## [SUPPLIED TEXT]
Re: [Libvir] PATCH 0/2: Support QEMU (+KVM) in libvirt

Tuesday, 9 January 2007

On Fri, Jan 05, 2007 at 09:14:30PM +0000, Daniel P. Berrange wrote:
...

 The following series of (2) patches adds a QEMU driver to libvirt. The first patch
 provides a daemon for managing QEMU instances, the second provides a driver letting
 libvirt manage QEMU via the daemon. 

 Basic architecture
 ------------------

 The reason for the daemon architecture is two fold:

  - At this time, there is no (practical) way to enumerate QEMU instances, or
    reliably connect to the monitor console of an existing process. There is
    also no way to determine the guest configuration associated with a daemon. 
  Okay, we admitted that principle in the first round of QEmu patches last
year. The only question I have is about the multiplication of running daemons
for libvirt, as we also have another one already for read only xen hypervisor
access. We could either decide to keep daemon usages very specific (allows
to also easilly restrict their priviledge) or try to unify them. I guess 
from a security POV it's still better to keep them separate, and anyway
they are relatively unlikely to be run at the same time (KVM and Xen
on the same Node).

## [INSTRUCTIONS]
- A) Translate into French this sentence from the libvirt QEMU patch thread: "The following series of (2) patches adds a QEMU driver to libvirt."
- B) In the libvirt QEMU patch thread, what purpose does the daemon that libvirt already runs serve?
- C) Proceed with the libvirt QEMU patch thread, writing on from its final sentence.
The lines after this point were taken from a different source.

## [RAW DATA]
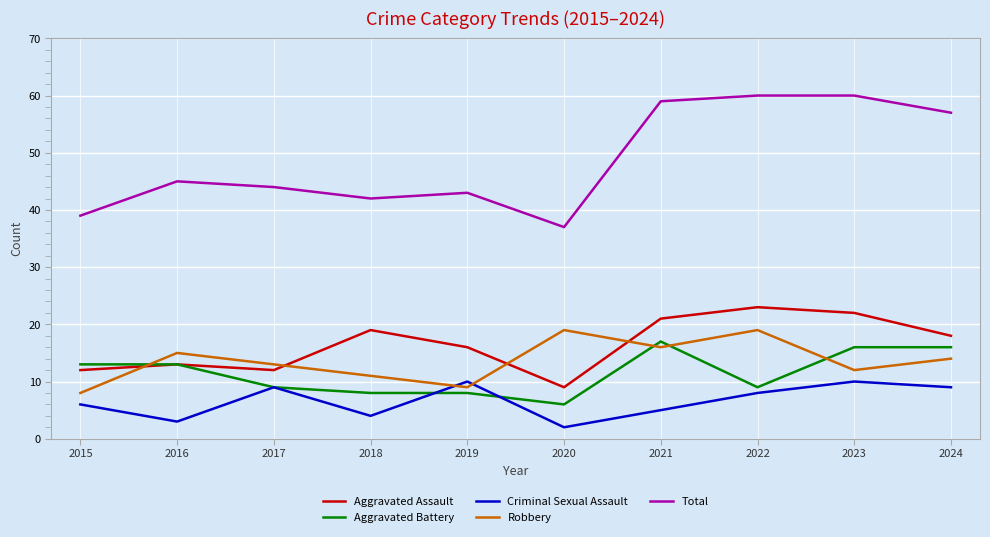

How many lines are shown in the chart?

5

## [TASK ANSWERS]
- A) La série suivante de (2) correctifs ajoute un pilote QEMU à libvirt.

- B) It provides read-only access to the Xen hypervisor.

- C)
...
  - It is desirable to be able to manage QEMU instances using either
an unprivilegd
    local client, or a remote client. The daemon can provide connectivity via UNIX
    domain sockets, or IPv4 / IPv6 and layer in suitable authentication / encryption
    via TLS and/or SASL protocols. 
  C.f. my previous mail, yes authentication is key. Could you elaborate in some
way how the remote access and the authentication is set up, see my previous mail
on the remote xend access, we should try to unify and set up a specific
page to document remote accesses.

...
 Anthony Ligouri is working on patches for QEMU with the goal of
addressing the 
 first point. For example, an extra command line argument will cause QEMU to save
 a PID file and create a UNIX socket for its monitor at a well-defined path. More
 functionality in the monitor console will allow the guest configuration to be
 reverse engineered from a running guest. Even with those patches, however, it will
 still be desirable to have a daemon to provide more flexible connectivity, and to
 facilitate implementation libvirt APIs which are host (rather than guest) related.
 Thus I expect that over time we can simply enhance the daemon to take advantage of
 newer capabilities in the QEMU monitor, but keep the same basic libvirt driver
 architecture. 
  Okay, Work in Progress.

...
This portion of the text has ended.